◆ Exercise instructions:
Copy verbatim the lines from the one containing "block walk-forward validation." through the one containing "## 💡 Key Results", inclusive.
———
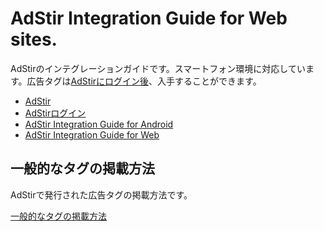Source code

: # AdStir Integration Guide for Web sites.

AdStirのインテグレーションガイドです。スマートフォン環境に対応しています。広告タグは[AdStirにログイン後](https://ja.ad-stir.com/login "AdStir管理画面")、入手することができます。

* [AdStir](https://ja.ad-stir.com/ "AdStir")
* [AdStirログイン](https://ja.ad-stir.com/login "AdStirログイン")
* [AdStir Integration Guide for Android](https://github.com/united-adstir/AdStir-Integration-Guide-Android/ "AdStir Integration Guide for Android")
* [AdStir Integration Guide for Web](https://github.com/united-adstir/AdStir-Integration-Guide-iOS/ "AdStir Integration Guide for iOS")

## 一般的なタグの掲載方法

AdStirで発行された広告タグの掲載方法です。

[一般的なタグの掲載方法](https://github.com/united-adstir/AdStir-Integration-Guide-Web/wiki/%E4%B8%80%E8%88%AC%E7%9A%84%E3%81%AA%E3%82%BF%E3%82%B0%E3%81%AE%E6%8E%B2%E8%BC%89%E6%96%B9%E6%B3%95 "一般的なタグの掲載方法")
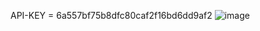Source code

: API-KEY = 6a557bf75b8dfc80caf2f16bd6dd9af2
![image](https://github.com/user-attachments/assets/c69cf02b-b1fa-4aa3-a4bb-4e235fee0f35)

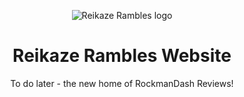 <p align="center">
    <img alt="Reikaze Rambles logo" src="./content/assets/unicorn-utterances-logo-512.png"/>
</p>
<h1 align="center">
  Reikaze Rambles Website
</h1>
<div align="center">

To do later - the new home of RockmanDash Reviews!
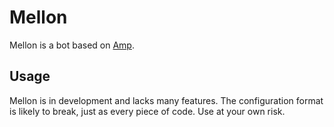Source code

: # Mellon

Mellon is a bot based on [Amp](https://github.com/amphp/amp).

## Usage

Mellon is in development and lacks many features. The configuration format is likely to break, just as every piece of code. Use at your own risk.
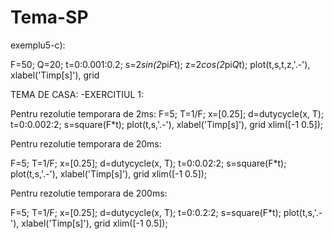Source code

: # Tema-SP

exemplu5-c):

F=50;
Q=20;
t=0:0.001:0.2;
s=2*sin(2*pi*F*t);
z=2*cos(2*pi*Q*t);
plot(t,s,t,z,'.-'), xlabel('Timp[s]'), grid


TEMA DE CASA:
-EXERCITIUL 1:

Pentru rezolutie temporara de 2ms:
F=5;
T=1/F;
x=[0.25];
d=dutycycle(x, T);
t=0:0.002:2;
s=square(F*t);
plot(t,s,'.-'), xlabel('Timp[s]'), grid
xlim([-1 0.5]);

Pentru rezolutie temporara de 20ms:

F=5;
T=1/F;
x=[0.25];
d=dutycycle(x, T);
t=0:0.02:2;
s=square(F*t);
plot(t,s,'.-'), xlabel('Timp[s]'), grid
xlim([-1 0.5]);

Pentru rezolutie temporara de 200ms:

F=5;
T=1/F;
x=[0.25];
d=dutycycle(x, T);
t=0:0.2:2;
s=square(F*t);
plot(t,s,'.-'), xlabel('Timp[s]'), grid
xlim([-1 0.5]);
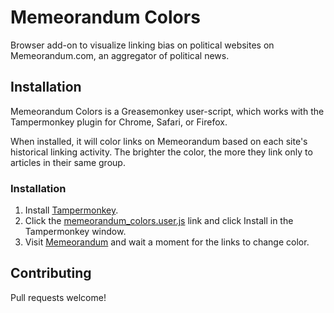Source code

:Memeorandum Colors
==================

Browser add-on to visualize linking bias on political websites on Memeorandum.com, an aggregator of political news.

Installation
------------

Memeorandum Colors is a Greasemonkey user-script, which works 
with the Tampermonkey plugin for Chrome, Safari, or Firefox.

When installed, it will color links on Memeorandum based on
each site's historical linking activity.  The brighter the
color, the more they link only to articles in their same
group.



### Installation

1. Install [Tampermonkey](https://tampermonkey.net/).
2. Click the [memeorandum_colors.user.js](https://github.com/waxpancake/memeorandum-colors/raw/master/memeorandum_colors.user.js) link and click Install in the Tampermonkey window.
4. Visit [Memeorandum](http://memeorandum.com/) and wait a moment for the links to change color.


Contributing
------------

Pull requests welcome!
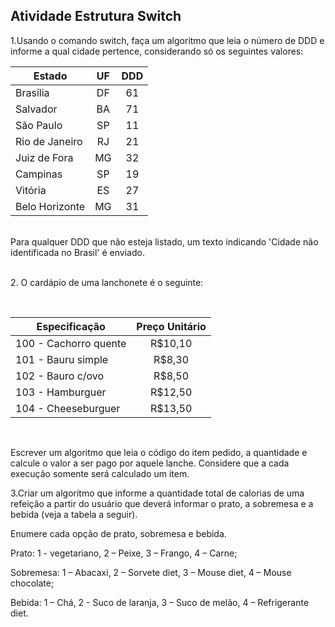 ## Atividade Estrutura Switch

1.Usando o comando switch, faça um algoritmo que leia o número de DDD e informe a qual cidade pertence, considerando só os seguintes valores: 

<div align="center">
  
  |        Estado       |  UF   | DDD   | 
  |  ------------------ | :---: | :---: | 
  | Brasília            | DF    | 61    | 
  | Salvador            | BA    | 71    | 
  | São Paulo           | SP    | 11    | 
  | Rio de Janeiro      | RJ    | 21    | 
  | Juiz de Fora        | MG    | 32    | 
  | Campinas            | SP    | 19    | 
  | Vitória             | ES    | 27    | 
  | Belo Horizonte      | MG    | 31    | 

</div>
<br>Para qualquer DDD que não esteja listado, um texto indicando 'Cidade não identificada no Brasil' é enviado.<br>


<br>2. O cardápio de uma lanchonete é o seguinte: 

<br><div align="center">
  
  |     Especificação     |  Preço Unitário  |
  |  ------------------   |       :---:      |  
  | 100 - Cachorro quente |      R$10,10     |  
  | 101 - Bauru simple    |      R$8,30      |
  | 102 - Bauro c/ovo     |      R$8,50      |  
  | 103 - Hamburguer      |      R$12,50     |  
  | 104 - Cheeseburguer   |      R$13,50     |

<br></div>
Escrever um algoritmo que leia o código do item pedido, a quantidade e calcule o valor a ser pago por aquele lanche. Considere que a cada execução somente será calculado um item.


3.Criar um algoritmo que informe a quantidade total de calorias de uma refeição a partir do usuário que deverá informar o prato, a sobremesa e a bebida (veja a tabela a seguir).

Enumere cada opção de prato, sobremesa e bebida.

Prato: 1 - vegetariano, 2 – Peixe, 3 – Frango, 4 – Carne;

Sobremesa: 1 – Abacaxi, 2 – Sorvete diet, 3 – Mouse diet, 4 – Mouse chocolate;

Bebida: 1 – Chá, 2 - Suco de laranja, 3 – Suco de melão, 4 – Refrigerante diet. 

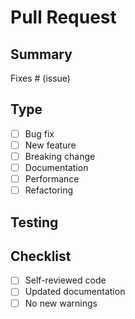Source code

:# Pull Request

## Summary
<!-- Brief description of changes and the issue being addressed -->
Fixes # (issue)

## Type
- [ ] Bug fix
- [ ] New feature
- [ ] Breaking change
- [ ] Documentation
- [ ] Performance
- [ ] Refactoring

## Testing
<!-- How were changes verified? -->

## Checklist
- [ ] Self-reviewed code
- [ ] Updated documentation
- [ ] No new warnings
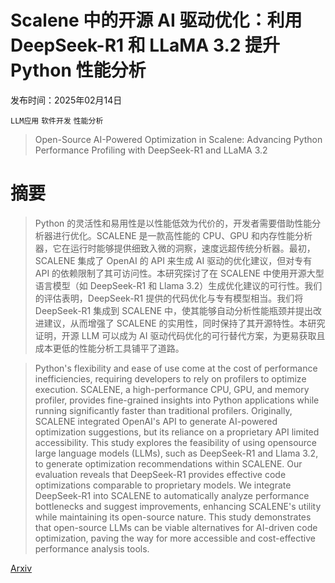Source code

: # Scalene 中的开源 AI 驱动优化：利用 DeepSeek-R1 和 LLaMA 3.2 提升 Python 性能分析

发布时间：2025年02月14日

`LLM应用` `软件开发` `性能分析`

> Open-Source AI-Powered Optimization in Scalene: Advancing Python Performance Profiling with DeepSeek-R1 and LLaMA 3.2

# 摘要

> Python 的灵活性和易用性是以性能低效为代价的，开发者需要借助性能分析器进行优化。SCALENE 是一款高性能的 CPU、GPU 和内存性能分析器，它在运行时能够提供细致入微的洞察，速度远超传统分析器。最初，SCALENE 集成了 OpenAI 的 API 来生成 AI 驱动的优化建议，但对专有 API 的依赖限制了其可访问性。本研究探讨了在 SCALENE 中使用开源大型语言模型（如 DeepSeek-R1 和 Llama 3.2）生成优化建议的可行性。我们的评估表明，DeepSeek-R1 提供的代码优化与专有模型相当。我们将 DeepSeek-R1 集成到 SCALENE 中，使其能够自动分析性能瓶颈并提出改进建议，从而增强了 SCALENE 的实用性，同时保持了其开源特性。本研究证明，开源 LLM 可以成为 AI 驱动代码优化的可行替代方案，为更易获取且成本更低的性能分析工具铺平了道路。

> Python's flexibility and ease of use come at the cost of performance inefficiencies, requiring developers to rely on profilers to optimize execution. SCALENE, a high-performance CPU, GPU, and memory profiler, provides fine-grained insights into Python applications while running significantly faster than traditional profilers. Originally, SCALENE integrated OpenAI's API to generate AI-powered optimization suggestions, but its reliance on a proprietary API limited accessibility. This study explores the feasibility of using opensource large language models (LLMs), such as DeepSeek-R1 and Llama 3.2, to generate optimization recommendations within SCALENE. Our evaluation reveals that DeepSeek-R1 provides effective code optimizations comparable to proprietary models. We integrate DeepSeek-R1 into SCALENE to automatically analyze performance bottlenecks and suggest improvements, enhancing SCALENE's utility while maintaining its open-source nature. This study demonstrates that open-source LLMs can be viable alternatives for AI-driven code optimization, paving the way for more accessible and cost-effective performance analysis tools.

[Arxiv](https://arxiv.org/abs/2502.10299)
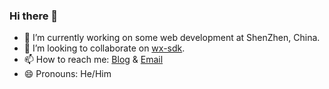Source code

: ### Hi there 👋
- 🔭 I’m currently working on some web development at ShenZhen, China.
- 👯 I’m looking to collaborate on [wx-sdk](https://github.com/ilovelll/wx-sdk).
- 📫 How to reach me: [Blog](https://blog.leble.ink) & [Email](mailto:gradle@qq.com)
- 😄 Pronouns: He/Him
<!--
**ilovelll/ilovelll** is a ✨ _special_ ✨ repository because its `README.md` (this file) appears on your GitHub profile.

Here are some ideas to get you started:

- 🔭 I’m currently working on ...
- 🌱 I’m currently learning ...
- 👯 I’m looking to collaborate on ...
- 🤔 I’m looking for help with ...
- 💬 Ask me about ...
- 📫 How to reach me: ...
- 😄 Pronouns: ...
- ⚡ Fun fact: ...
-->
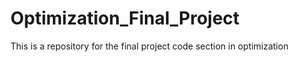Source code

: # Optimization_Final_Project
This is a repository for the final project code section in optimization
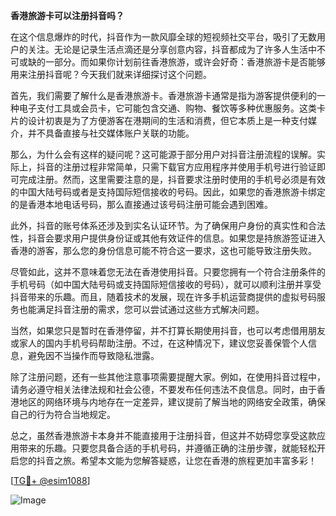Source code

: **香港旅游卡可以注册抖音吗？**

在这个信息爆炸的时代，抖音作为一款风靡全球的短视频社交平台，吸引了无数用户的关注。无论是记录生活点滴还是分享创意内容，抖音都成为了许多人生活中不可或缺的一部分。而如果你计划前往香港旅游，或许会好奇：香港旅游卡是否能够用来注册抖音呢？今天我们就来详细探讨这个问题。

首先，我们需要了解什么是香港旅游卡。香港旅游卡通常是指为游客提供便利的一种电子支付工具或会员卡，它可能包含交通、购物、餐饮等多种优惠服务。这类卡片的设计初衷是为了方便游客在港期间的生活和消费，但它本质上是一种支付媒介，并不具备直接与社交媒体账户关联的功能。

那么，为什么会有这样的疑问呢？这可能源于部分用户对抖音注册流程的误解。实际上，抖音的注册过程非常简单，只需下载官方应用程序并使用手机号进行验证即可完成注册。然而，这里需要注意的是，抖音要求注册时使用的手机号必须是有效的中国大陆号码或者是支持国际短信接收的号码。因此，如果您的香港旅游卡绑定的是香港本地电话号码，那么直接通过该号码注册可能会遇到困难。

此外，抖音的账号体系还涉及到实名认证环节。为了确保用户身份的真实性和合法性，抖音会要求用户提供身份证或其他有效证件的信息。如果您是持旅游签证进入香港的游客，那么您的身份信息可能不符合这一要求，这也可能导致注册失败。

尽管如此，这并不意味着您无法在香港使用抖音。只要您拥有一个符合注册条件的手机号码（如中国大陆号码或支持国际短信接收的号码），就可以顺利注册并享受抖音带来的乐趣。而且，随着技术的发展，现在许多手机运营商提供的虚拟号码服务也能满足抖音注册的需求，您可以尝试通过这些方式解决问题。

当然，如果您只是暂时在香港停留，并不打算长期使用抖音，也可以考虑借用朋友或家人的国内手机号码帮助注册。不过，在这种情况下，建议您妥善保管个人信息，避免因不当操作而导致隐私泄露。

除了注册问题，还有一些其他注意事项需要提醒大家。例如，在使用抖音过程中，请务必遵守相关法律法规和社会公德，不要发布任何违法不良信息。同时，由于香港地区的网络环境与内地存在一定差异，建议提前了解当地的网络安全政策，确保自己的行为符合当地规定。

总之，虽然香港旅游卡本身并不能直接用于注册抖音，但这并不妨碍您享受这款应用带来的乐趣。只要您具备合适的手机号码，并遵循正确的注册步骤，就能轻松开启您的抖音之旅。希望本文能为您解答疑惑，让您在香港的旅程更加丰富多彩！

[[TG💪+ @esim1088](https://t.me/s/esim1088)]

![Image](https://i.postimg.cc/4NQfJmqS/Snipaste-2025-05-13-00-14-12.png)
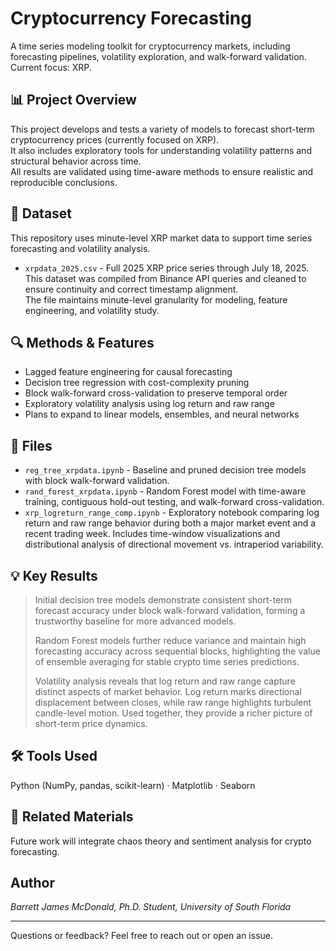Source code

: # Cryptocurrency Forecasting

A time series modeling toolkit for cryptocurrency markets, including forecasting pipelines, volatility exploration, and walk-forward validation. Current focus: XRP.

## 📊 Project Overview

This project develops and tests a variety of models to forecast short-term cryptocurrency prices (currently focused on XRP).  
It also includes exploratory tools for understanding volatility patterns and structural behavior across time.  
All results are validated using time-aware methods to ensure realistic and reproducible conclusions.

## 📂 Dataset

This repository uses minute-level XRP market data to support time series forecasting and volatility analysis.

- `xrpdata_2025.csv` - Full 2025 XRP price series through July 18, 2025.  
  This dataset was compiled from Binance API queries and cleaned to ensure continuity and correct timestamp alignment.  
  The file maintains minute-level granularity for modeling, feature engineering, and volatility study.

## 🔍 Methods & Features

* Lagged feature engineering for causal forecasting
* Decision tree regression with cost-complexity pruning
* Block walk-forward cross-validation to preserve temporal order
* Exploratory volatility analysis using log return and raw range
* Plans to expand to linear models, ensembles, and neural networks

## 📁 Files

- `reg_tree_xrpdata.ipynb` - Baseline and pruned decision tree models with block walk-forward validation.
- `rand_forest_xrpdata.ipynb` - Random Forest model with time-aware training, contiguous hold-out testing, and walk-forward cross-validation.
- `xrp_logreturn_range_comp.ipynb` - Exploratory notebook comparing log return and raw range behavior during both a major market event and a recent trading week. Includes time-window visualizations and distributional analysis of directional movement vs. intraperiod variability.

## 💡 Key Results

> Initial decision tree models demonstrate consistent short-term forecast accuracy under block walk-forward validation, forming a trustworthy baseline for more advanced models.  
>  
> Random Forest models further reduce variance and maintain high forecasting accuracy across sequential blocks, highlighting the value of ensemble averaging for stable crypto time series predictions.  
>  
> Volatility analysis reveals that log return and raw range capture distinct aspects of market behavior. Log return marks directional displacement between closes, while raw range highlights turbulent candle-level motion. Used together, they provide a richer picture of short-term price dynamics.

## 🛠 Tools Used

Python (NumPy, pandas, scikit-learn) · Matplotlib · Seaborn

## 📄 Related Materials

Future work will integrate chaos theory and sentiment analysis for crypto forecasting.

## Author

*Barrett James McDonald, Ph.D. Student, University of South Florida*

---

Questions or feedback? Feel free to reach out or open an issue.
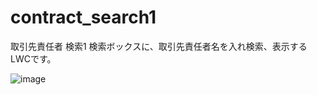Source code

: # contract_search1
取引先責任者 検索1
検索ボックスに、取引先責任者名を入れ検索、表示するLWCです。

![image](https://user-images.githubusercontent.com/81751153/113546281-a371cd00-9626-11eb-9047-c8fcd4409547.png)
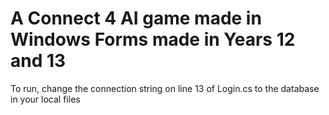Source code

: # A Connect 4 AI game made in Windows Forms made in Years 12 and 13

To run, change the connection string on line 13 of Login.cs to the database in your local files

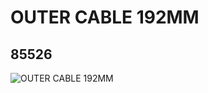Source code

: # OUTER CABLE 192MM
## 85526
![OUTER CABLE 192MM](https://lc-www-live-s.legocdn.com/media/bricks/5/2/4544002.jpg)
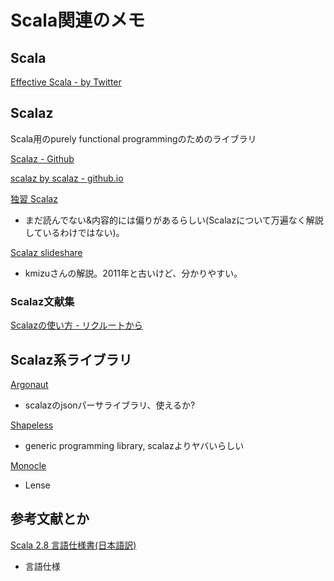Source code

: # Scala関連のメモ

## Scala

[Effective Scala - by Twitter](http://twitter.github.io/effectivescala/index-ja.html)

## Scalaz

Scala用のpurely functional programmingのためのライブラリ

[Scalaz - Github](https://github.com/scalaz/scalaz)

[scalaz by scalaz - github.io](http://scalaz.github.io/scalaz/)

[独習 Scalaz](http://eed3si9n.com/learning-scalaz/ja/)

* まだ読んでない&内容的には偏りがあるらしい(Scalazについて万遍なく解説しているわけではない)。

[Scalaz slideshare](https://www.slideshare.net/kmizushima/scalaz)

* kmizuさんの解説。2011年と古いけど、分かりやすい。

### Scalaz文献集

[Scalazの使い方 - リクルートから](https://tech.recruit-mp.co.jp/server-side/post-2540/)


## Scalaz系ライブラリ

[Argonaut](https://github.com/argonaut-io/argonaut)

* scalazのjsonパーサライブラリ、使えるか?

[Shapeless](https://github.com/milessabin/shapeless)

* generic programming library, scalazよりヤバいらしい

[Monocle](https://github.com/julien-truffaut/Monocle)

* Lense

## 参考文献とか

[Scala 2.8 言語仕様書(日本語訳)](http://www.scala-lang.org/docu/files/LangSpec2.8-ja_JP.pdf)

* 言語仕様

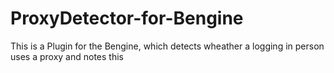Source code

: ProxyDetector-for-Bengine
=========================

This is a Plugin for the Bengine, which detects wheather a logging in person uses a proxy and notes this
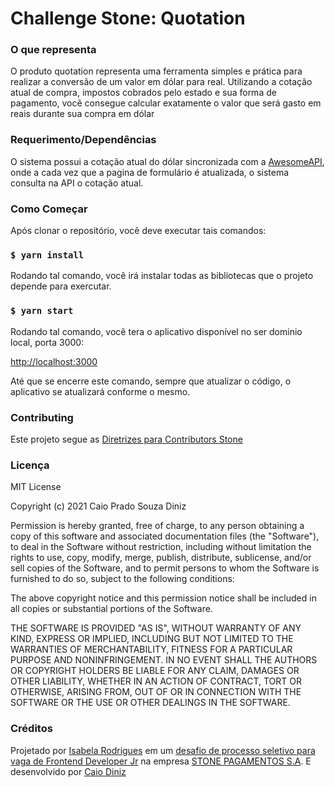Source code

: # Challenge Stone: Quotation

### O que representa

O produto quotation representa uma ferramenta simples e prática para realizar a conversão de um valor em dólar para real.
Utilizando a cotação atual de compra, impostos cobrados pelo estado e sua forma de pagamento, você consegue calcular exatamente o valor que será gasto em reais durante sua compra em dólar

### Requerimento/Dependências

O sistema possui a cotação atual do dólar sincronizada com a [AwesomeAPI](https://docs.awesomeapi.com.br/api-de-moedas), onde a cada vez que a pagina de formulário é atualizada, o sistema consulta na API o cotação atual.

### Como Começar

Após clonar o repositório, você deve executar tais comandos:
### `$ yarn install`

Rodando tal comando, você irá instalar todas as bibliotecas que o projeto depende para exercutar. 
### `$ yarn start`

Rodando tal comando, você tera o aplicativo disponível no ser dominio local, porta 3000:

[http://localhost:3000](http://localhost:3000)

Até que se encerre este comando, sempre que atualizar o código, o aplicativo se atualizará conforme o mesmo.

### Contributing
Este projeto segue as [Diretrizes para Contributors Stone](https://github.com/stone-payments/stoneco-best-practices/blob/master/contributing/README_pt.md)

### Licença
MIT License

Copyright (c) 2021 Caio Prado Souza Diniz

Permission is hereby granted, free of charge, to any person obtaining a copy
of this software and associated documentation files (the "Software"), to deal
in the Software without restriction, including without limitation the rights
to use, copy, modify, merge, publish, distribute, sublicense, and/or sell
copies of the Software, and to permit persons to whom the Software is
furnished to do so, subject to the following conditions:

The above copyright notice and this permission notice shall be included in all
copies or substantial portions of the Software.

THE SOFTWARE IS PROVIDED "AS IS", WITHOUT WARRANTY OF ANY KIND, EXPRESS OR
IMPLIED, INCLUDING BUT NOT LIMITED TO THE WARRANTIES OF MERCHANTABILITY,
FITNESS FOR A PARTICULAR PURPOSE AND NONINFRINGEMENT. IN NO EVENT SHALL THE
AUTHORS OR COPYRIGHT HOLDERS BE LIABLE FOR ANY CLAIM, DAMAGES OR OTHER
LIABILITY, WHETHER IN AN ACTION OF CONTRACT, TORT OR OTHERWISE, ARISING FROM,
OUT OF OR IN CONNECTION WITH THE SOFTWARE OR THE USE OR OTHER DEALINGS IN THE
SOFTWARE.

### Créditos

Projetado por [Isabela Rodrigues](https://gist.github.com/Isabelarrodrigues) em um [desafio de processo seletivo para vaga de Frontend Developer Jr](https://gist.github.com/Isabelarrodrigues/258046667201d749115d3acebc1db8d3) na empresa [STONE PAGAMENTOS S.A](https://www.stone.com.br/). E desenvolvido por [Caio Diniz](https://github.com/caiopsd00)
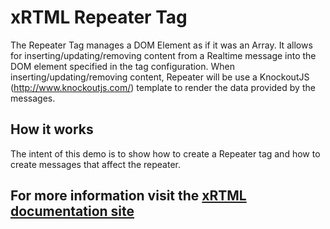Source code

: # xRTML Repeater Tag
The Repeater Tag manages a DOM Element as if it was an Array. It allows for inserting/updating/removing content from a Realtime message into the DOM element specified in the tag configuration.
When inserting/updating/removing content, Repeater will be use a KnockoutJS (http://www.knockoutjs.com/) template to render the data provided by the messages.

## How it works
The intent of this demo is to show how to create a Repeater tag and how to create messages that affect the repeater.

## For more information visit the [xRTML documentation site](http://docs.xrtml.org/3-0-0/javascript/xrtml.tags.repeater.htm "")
———
◆ Answer to this problem:
- `reg_tree_xrpdata.ipynb` - Baseline and pruned decision tree models with block walk-forward validation.
- `rand_forest_xrpdata.ipynb` - Random Forest model with time-aware training, contiguous hold-out testing, and walk-forward cross-validation.
- `xrp_logreturn_range_comp.ipynb` - Exploratory notebook comparing log return and raw range behavior during both a major market event and a recent trading week. Includes time-window visualizations and distributional analysis of directional movement vs. intraperiod variability.

## 💡 Key Results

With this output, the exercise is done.